SUPPLIED PASSAGE:

◆ ◆ ◆ ◆ ◆ ◆ ◆

NCAA Men's Basketball Championship: First Round - Oakland vs Kentucky
Wednesday, March 20, 2024
Pittsburgh, Pennsylvania, USA
Login to view embedded media
Q. John, the obvious question is your feelings coming home to coaching in your hometown, but I'm also interested in the Pitt recruiting class of 1988, Miller, Matthews, Martin?
JOHN CALIPARI: I have a picture in my office in Kentucky that I'll put out. I'll take a picture and send it out to you and you can get it. It's all those guys, and they've all stayed in touch. What a great group.
Q. How were you able to get all them to come at one time, and do you regret not getting to coach them?
JOHN CALIPARI: Sean was like family. Durrell always wanted to come. As a matter of fact, we signed him before he took an official visit. Now, he was from the city. Bobby wanted to come to Pitt, Bryan Shorter I had known since he was -- and Jason Matthews wanted to come to Pittsburgh. I went to LA, and Paul Edmonds did a great job of recruiting him, too, now. He was the head coach. That was an interesting -- you know, let me tell you why -- just listening to him, how many of you are from Pittsburgh? Yinz? Downtown? (Laughs). I mean, come on, the crick. We had a crick in our backyard. My mom used to say, red up. Like red up. What is red up? Like, clean up. Red up. Do you know what a gum band is, like a rubber band? It was gum band. A pop? I never knew, they said are you going to have a soda? What are you talking about? Pop?
I mean, let me say this about Pittsburgh. When I grew up, it was a blue collar town, but it's never changed the roots of what Pittsburgh is and what it's about. The Steelers are still, A, I call him the Stillers, as in Pittsburgh Stillers. They're still a blue collar team with fans who love them and, like, where I grew up, my high school teammates are still my best friends. They still come to games and they say, you know -- anyway. But we were all brought up the same way. Our fathers were laborers. Mom raised us, and put hope and dreams and you can be whatever. That was mom. But we were all the same. It was a melting pot. And, you know, you were taught, there's nothing in this world that's going to be given to you. You're going to have to go take what you want, and if you don't work, you will not eat. That was the famous line, you don't work, you're not eating. You work. If you want to be better than somebody, you better work. That's Pittsburgh. And it was the greatest thing. And I think sometimes -- anybody that's been here and left knows that's what it is, and also, yinz and all the other -- how about this word? Jagoff. Come on, where else do you say jagoff other than Pittsburgh? And when I say it, they go, oh my -- did you hear what he just said? In Pittsburgh, that's like in passing.
So, no, I appreciate that. And I love coming back. I'll probably take the tour of my grandparents' house and my other grandparents and our house where I grew up and the high school and my aunts and uncles and cousins, and I normally come back and I do the whole drive. But a special place. I called Mike Tomlin. Why don't you come in and talk to the team? Mike and I are friends. He's in a pro day somewhere, can't do it. But special place.

◆ ◆ ◆ ◆ ◆ ◆ ◆

ACTIVITY LIST:
1. Reproduce, from the press conference transcript, the part that opens with the words containing "NCAA Men's Basketball" and closes with "to coach them?".
2. Answer the following from the press conference transcript:
(a) Which recruit was signed before he took an official visit?
(b) According to the transcript, what does "red up" mean?
(c) Whom did Calipari call to invite to come in and talk to the team?

DATASET EXCERPT:

◆ ◆ ◆ ◆ ◆ ◆ ◆

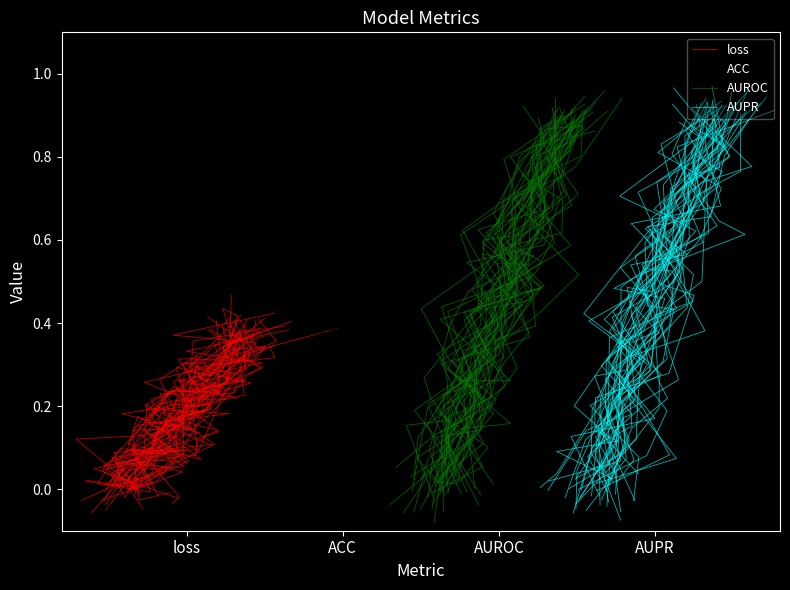

Does the chart have visible grid lines?

No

◆ ◆ ◆ ◆ ◆ ◆ ◆

SOLVED TASKS:
1.
NCAA Men's Basketball Championship: First Round - Oakland vs Kentucky
Wednesday, March 20, 2024
Pittsburgh, Pennsylvania, USA
Login to view embedded media
Q. John, the obvious question is your feelings coming home to coaching in your hometown, but I'm also interested in the Pitt recruiting class of 1988, Miller, Matthews, Martin?
JOHN CALIPARI: I have a picture in my office in Kentucky that I'll put out. I'll take a picture and send it out to you and you can get it. It's all those guys, and they've all stayed in touch. What a great group.
Q. How were you able to get all them to come at one time, and do you regret not getting to coach them?

2.
(a) Durrell
(b) Clean up
(c) Mike Tomlin